About Yaks

Yaks are a bovine animal native to the mountains and high plains of Tibet and Nepal and are the standard method for transporting goods in many areas of these countries. Because of this background of living and working in the mountains they are hearty and robust animals. The same background also leads to their sure-footedness, efficient foraging practices, and protective nature with their calves. Yaks were first introduced into the United States in zoos around 1900. Serious breeding of yaks in this country was started in the 1980’s with animals imported from Canada. At the present there are estimated to be around 7500 yaks in the US.

Mesa_View_Yak_Ranch_kathryn-codyFemale yaks, called naks in Asia, typically weigh between 700 and 800 pounds when fully mature. Bulls are much larger and can weigh as much as 1500 to 1600 pounds. The animals have a long, shaggy outer coat of fairly course hair and an undercoat of downy hair that protects them from the cold in the winter. This downy undercoat is shed in the spring and that is when they can be combed to harvest the valuable downy fiber, which is finer than most natural animal fibers except for musk ox.

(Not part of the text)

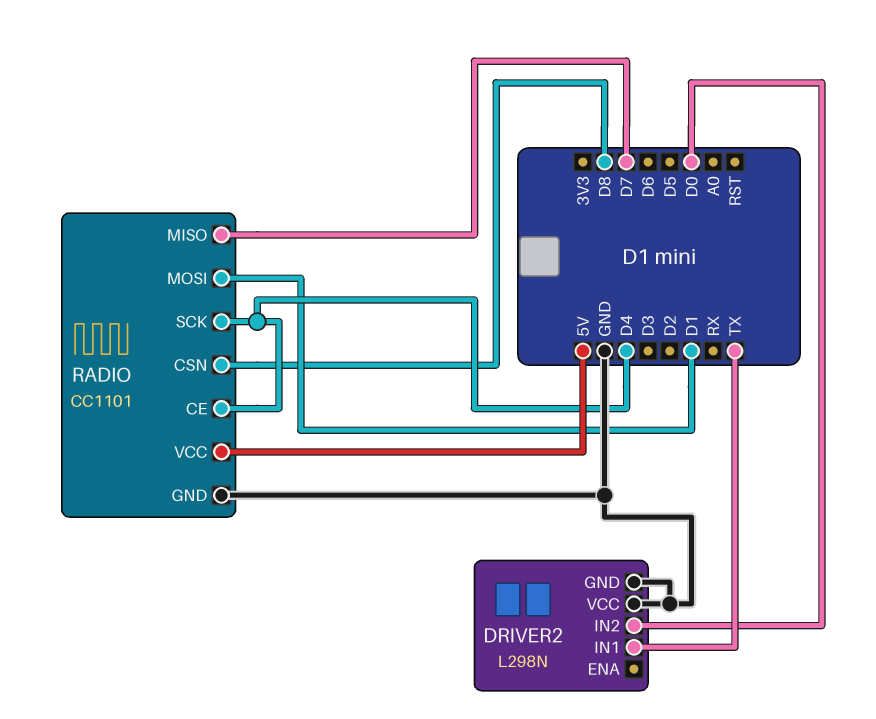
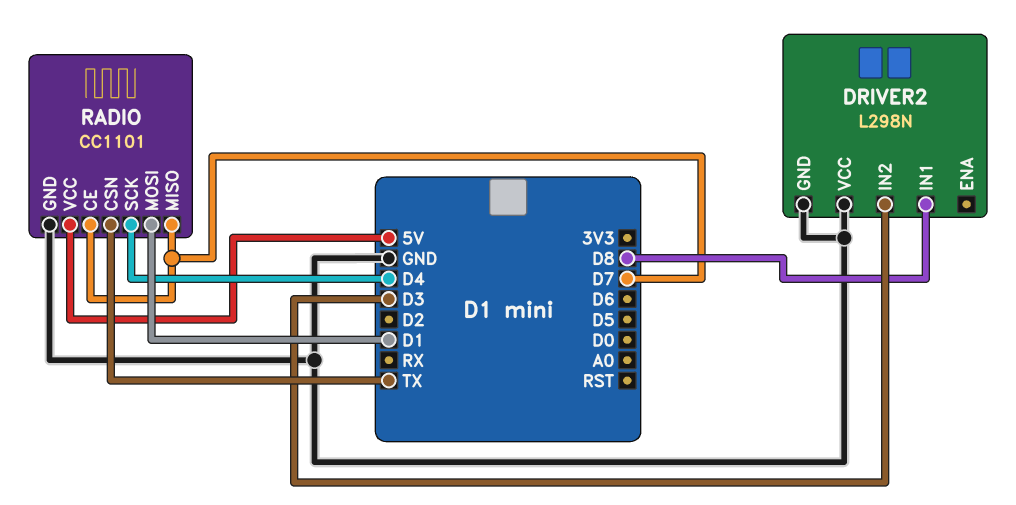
DRIVER2 pin IN1: TX -> D8
DRIVER2 pin IN2: D0 -> D3
RADIO pin CE: D4 -> D7
RADIO pin CSN: D8 -> TX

Yak meat is lean and a great choice for those wanting a healthy and delicious red meat alternative to beef. The meat is naturally low in calories, saturated fats, triglycerides, and cholesterol. These traits are accentuated by maturing the animals on grass pasture and hay.

Yaks are easy keepers in that they

• eat about 1/3 of what a typical beef cow eats

• are easily fenced

• are naturally self-protective making coyotes and mountain lions of little concern

• also tend to be relatively disease free.

They are also pleasant to be around and each has its own individual personality. Yaks are affectionate if properly raised and cared for and can make great pasture pets.